What the exercise asks:
In the listing below, duplicate the part that opens with the line containing "de 2025: Campeonato" and closes with the line containing "esportivas, e o investimento do Governo", including both of those lines and changing nothing.

[Collected data]
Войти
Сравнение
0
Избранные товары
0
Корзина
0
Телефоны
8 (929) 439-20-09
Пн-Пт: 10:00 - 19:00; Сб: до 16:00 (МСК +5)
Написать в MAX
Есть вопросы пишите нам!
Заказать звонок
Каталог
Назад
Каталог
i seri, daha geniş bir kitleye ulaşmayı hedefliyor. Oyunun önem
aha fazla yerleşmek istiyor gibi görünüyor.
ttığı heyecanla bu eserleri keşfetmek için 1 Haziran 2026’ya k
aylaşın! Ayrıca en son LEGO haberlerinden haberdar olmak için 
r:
==
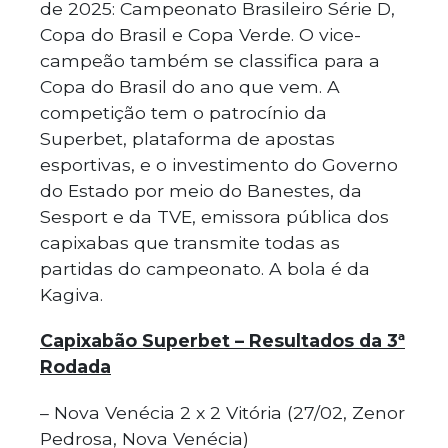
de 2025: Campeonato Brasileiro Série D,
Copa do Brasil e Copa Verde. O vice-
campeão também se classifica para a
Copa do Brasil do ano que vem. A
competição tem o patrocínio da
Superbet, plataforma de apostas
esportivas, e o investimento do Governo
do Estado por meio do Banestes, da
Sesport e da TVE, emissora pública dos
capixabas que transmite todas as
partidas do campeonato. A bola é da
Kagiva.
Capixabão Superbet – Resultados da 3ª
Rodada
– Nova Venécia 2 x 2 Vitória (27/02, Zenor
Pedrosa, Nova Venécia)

Your solution:
de 2025: Campeonato Brasileiro Série D,
Copa do Brasil e Copa Verde. O vice-
campeão também se classifica para a
Copa do Brasil do ano que vem. A
competição tem o patrocínio da
Superbet, plataforma de apostas
esportivas, e o investimento do Governo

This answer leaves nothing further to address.